Oggi, 6 febbraio, ricorre la Giornata internazionale contro le mutilazioni genitali femminili. Secondo le statistiche, nel 2020 circa 4 milioni di ragazze tra i 4 e i 14 anni hanno subito la mutilazione dei loro genitali. È una tradizione antica, diffusa prevalentemente nel Corno d’Africa e nelle comunità di religione musulmana, nonostante il Corano non la riconosca come pratica religiosa. Le mutilazioni alterano e danneggiano i genitali femminili per ragioni non mediche, mettendo a grave rischio la salute e l’integrità psico-fisica delle donne per il resto della loro vita. La procedura comporta la rimozione del clitoride o il taglio parziale o totale delle piccole e grandi labbra fino all’infibulazione, la quasi totale chiusura dell’orifizio vaginale.

Le mutilazioni riflettono una radicata disuguaglianza di genere e rappresentano un’estrema forma di discriminazione: sono infatti state riconosciute come violazione dei diritti umani a livello internazionale. L’Onu ha inserito l’abolizione della pratica tra gli obiettivi dell’Agenda 2030 per lo sviluppo sostenibile, appoggiati dall’Unione Europea, dall’Unione Africana e dall’Organizzazione Islamica per la cooperazione.

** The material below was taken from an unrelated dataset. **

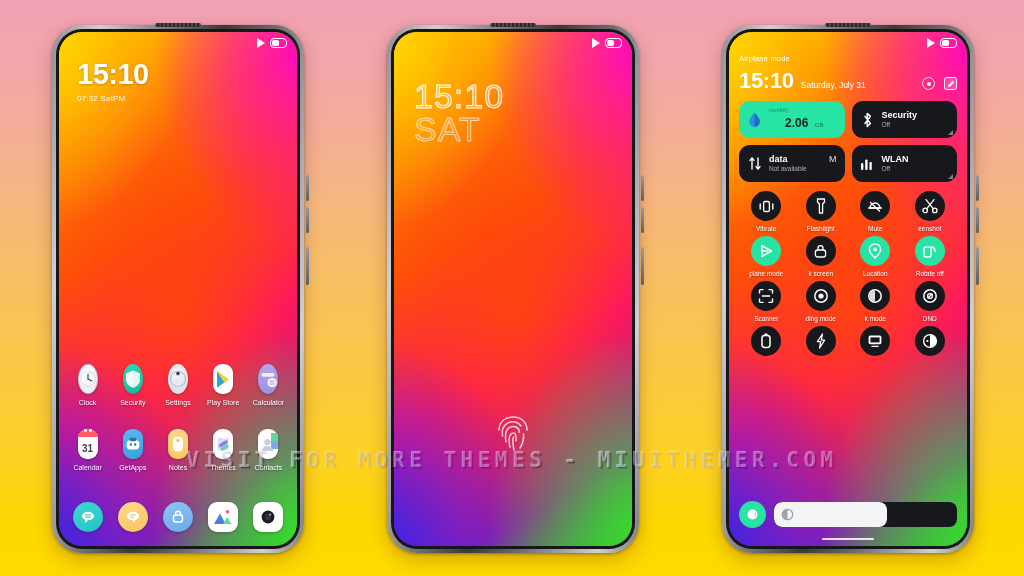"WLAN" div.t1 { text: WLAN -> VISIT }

Nel 2020 il Sudan ha dichiarato illegale questa tradizione, prevedendo una pena di tre anni per chi la pratica. La legge consente alle donne di vivere con dignità, tutelando anche le madri che che prima erano costrette a mutilare le figlie contro la loro volontà. Il provvedimento rappresenta una svolta importante, tuttavia gli esperti avvertono che una sola legge non sarà sufficiente a porre fine alla pratica. In molti paesi la mutilazione dei genitali femminili è considerata un pilastro fondamentale della tradizione e del matrimonio ed è sostenuta sia da uomini ma anche da donne: percepiscono il taglio come una prassi comune, effettuata dagli anziani del villaggio per rendere le donne pure fino al matrimonio e controllare il loro corpo, la loro sessualità e la loro generatività.

«Per oltre 3000 anni le famiglie hanno creduto che una figlia non circoncisa non è pulita, perché quello che c’è tra le nostre gambe è sporco. Quindi deve essere rimosso, cucito come prova della nostra verginità e virtù. Dopo il matrimonio il marito prende una lama o un coltello e taglia per aprire, prima di costringere la sua sposa ad avere un rapporto. Una donna che non viene circoncisa non può sposarsi e di conseguenza viene espulsa dal suo villaggio.»
Queste sono le parole di Waris Dirie, protagonista del film biografico tedesco Fiore del deserto, uscito nel 2009 e diretto da Sherry Hormann. Waris – che in somalo significa proprio ‘fiore del deserto’ – nasce nel 1965 da una famiglia nomade somala, da cui decide di scappare a tredici anni dopo essere stata venduta e promessa sposa a un vedovo sessantenne. Attraversa il deserto a piedi e arriva a Mogadiscio dove, grazie all’aiuto di alcuni parenti in città, ottiene i documenti per arrivare a Londra. Qui vive per strada, studia la lingua, lavora come cameriera in un ristorante. Un giorno per caso incontra il famoso fotografo Terry Donaldson, che la convince a posare per alcune riviste di moda. Il suo destino cambia all’improvviso.
Nel 1996 la giornalista Laura Ziv, di Marie Claire Usa, chiede a Waris di raccontare il momento che le ha cambiato la vita, aspettandosi di sentire l’incontro con il fotografo. Ma Waris ha in mente altro: racconta al mondo occidentale di quando, da piccola, fu infibulata. È solo a questo punto che Waris trova il coraggio di denunciare la propria storia, diventando simbolo e portavoce della campagna Onu contro le mutilazioni femminili.
“Quando ero piccola dicevo che non volevo più essere donna, perché in Africa è davvero doloroso e difficile da sopportare. Ora sono fiera di chi sono, ma mi chiedo, quanto potrebbe diventare forte il nostro continente se questo insensato rito venisse abolito?”
La strada da percorrere è ancora lunga: i provvedimenti legislativi possono essere attuati solo se accompagnati da una campagna di sensibilizzazione. La questione educativa è la vera emergenza, nelle nostre scuole così come nei Paesi in cui queste pratiche sono ancora messe in atto. È necessaria un’educazione all’affettività che renda consapevoli i ragazzi e le ragazze del valore di ogni corpo, della profondità dei sentimenti e delle emozioni. Questo è il presupposto fondamentale affinché si possa creare un dialogo con quelle culture in cui le tradizioni si pongono in contrasto con i diritti ormai riconosciuti a livello universale.
La bella storia del riscatto di Waris sia modello per tutte noi.